Weil Im Netz der Spinne zu jenen Thrillern gehört, die eben nicht von Suspense, sondern von überraschenden Entwicklungen leben, wäre es unfair, mehr von den weiteren Ereignissen zu verraten. Unfair deshalb, weil die Wendungen das vielleicht größte Kapital des Films sind, der wie schon sein Vorgänger einen Großteil der Aufmerksamkeit der Partnerin von Morgan Freeman widmet. Auf seine Weise ist Alex Cross in beiden Filmen eine Art begleitender, unterstützender Hintergrund für eine Frauenfigur, die sich innerhalb eines Thrillers stärker und anders entfalten darf als in anderen Beispielen des Genres. Morgan Freeman ist schon wegen seiner Ruhe und zurückgenommenen Präsenz der perfekte Star für diese Rolle als helfender Dauerpartner – Aktion, Bewegung findet neben ihm und um ihn herum statt. Eine derartige Katalysator-Funktion besitzt kein anderer Serienheld des zeitgenössischen Hollywoodkinos.

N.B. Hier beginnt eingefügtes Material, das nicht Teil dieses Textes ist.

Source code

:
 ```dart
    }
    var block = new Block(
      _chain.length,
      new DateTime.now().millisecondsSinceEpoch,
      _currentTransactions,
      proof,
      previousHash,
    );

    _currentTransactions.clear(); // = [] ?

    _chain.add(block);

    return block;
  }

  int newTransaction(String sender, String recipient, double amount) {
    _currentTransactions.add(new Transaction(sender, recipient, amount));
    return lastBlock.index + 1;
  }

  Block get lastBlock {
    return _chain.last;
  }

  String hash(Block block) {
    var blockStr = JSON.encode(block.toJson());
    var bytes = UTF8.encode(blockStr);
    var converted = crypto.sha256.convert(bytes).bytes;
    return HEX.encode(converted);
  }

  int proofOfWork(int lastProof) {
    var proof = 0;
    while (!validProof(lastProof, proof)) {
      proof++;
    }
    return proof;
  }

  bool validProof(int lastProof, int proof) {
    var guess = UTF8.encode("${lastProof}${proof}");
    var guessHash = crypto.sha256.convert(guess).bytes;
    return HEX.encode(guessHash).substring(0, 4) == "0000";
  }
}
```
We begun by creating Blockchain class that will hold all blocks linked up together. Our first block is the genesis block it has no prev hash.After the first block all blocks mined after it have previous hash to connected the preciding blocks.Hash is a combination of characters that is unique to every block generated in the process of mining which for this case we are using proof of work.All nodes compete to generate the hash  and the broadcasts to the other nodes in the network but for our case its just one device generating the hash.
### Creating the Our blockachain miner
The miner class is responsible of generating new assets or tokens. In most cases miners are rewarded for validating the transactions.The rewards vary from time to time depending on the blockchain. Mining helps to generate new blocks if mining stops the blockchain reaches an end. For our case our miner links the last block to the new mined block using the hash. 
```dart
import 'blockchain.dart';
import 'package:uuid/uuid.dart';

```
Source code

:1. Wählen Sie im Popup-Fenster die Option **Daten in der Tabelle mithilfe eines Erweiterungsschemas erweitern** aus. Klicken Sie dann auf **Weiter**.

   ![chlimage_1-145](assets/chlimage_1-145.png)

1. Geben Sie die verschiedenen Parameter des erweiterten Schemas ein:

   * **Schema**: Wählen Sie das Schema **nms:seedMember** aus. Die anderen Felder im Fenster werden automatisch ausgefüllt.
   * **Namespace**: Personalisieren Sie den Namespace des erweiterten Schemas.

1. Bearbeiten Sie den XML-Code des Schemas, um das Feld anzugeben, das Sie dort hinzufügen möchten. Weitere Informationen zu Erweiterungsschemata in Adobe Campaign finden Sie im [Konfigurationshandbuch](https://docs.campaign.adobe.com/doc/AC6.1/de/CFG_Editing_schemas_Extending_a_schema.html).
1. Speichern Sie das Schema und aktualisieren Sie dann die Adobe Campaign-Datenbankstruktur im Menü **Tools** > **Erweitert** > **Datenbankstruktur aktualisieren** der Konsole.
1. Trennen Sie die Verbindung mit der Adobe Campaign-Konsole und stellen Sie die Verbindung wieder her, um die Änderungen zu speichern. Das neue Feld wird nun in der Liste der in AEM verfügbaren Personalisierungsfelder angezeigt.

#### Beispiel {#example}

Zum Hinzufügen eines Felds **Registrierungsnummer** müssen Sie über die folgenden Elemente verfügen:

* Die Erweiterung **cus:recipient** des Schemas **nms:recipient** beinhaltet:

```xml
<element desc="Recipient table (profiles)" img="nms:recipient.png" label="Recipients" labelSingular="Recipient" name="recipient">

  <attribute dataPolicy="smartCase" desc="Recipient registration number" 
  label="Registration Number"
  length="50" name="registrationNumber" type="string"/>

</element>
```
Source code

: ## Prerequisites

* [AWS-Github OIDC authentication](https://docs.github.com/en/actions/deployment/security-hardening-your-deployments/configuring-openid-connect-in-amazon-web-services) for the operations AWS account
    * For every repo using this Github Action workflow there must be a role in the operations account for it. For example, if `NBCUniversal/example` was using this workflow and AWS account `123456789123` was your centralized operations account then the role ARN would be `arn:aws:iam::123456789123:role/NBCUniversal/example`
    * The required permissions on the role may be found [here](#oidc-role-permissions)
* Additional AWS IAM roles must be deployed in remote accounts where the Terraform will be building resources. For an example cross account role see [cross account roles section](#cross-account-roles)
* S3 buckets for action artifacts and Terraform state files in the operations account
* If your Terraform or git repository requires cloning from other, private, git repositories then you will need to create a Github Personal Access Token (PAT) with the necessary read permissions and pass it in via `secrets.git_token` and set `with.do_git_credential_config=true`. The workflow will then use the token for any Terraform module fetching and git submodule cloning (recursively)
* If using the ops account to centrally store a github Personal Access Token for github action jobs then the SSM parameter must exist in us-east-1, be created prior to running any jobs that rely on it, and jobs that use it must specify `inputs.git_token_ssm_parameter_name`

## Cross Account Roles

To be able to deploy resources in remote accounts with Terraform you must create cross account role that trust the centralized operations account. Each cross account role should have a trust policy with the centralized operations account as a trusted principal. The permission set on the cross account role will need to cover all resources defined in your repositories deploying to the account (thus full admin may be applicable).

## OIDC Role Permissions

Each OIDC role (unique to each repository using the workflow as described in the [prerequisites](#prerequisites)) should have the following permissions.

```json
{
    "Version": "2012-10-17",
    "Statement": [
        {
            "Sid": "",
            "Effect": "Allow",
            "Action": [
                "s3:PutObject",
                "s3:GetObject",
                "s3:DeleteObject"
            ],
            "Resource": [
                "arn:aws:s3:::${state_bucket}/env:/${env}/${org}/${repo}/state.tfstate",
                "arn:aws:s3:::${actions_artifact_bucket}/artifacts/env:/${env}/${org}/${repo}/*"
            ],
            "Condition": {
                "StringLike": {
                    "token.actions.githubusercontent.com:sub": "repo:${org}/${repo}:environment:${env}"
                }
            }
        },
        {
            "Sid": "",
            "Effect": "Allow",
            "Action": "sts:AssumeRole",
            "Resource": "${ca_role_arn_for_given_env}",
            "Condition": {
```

Diese Zurückhaltung teilt der Film mit seinem Helden. Im Netz der Spinne ist, wenn man das so sagen kann, wenig spektakulär und – von der Besetzung bis zur Regie – alles andere als aufdringlich. Für diese vergleichsweise unauffällige Form von Kino wird gerne das Wort „routiniert“ verwendet, in welchem etwas leicht Abschätziges mitschwingt, das nach Schematismus und mangelnder Inspiration klingt. Doch Im Netz der Spinne ruht eher in sich: Auf eine kluge, aber nicht smarte Art ist dieser Film vielleicht so perfekt, wie es eine selbstgenügsame Whodunit-Geschichte eben sein kann, die keine Figur einem eilfertigen Spannungsmoment oder Genre-Ritual opfern will.